Alors non, la pratique de la vie évangélique cathare n’est pas intolérable, ou même rétrograde comme certains se sont sentis obligés de me le dire, mais elle est logique et cohérente avec la doctrine ce qui la rend beaucoup plus facile à suivre que bien des pratiques désordonnées d’autres religions.
4 – Refus du mensonge
Voilà encore un point qui fait beaucoup parler dans les milieux qui étudient le cathare historique. En effet, plusieurs témoignages mettent en avant la volonté des chrétiens de ne pas mentir. Au point, dans certains cas, de porter préjudice aux croyants qui les soutenaient, alors que ces derniers n’hésitaient pas à mentir, même sous la torture, pour soutenir et protéger les chrétiens qu’ils vénéraient.
Pour autant une étude approfondie des témoignages, met en avant que, sans mentir, les chrétiens consolés avaient des pratiques qui leur permettaient de contourner certains pièges des religieux catholiques et de l’Inquisition de façon plus générale. Par exemple ils faisaient attention à ne répondre qu’aux questions posées et de façon extrêmement stricte, pour ne pas risquer de déborder et ainsi de poser problème en évoquant des choses qui finalement n’étaient pas dans la question initiale. De même, quand une question précise les poussait à dénoncer précisément les personnes qu’ils avaient eu l’occasion de rencontrer et qui les avaient « adorés », selon l’expression de l’Inquisition, il n’hésitaient pas à citer le nom de personnes dont il savaient qu’elles étaient décédées ou de personnes qui avaient déjà été condamnées de façon très sévère par l’Inquisition et qui ne risquaient pas de voir leur peine aggravée.
Nous avons aussi un exemple un peu comique d’un chrétien et d’un croyant qui se déplaçant, déguisé en seigneur et en écuyer, se voient menacés par un brigand de grand-chemin, rencontré au coin d’un bois, auquel le chrétien dit : « Attention !, tu vas mourir. » Le croyant, une fois le bandit enfuit, s’offusque de la menace du chrétien envers le brigand, mais ce dernier lui répond que tout le monde va mourir et qu’il n’a donc pas menti ni menacé davantage le brigand que n’importe quelle autre personne.

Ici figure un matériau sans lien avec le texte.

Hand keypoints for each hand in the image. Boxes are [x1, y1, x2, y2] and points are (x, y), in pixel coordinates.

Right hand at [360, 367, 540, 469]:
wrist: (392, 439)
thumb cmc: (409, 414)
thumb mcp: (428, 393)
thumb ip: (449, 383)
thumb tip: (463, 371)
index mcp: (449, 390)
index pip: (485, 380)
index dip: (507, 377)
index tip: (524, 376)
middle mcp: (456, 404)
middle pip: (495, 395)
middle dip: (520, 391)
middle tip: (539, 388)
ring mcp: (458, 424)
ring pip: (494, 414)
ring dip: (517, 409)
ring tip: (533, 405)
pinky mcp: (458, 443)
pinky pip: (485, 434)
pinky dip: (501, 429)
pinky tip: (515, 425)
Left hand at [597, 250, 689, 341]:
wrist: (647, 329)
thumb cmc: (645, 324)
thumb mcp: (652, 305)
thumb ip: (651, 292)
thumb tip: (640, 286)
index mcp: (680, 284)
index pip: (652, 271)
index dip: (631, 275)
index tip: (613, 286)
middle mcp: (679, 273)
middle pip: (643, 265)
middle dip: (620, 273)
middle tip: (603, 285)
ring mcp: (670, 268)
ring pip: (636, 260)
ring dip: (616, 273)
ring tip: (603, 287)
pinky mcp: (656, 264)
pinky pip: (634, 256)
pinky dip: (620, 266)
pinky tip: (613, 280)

Plus anciennement encore, nous avons l’exemple d’un bogomile, interrogé par l’évêque de Constantinople, et dont les réponses sont suffisamment interprétables pour que l’évêque le relâche à la grande surprise de ceux qui lui avaient amené le prisonnier.
La tolérance cathare
Comme je pense vous l’avoir ainsi démontré, l’intolérance cathare n’est qu’une interprétation, voire une accusation portée contre ses religieux dont les pratiques et la doctrine sont tellement cohérents, logiques et respectueux de la parole de Christ qu’il ne reste que l’accusation fallacieuse pour tenter d’en dissuader les fidèles.
En fait, l’intolérance cathare n’existe pas, mais c’est au contraire une très grande tolérance que cette religion porte à tout un chacun, puisque seule une infime minorité de ses membres s’impose le respect de ces règles, considérant que les autres ont besoin de mûrir spirituellement avant d’être en mesure d’en comprendre l’importance, la justesse et la nécessité.

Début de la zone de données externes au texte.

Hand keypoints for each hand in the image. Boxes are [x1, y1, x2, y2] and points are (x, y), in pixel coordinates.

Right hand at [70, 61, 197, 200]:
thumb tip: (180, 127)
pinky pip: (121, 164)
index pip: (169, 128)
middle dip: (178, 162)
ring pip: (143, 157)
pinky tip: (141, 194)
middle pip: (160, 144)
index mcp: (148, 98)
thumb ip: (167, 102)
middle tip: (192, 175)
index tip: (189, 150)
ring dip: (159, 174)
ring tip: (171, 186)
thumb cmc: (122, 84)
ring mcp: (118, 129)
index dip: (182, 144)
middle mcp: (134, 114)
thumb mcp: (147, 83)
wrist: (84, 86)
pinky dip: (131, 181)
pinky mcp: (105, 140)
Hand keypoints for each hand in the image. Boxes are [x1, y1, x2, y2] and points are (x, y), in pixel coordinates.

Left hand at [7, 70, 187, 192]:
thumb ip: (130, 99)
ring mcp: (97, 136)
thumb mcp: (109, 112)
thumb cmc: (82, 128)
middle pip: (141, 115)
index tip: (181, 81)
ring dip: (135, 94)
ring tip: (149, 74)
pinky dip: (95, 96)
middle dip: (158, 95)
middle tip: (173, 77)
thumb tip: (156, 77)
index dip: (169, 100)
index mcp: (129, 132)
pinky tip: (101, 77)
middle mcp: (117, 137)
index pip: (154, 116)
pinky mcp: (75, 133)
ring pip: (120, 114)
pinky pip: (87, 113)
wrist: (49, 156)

Cette tolérance dépasse de loin celle de toutes les autres religions, puisque chez les cathares tout le monde sera sauvé à la fin des temps et que même l’inquisiteur ou le pape peuvent être sauvés avant n’importe quel Bon-Homme, pour autant qu’avant de mourir, ils aient eux aussi accédé à l’éveil et fait pénitence en vue de leur salut.

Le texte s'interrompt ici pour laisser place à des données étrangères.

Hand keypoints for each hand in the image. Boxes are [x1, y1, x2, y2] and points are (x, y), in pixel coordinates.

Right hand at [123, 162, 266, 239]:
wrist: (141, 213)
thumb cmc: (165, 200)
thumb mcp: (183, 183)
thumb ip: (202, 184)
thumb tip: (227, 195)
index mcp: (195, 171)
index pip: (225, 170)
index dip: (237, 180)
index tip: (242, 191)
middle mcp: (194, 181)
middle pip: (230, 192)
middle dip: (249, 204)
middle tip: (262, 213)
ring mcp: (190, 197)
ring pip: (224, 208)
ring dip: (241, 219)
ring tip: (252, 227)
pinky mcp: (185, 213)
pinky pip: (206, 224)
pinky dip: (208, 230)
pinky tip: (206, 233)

Pour conclure, je voudrais vous dire que la question que l’on doit se poser quand on s’intéresse sérieusement au catharisme et qu’on envisage d’en rejoindre les rangs, n’est pas de savoir si la rigueur de la doctrine et de la pratique nous seront adaptées, puisque nous ne le saurons qu’au moment venu de rejoindre une communauté évangélique en vue d’un noviciat et dans l’espoir d’une Consolation, mais que l’on doit plutôt s’interroger sur le travail spirituel à mener en vue de l’éveil qui nous fera passer le premier cap du cheminement cathare vers le salut.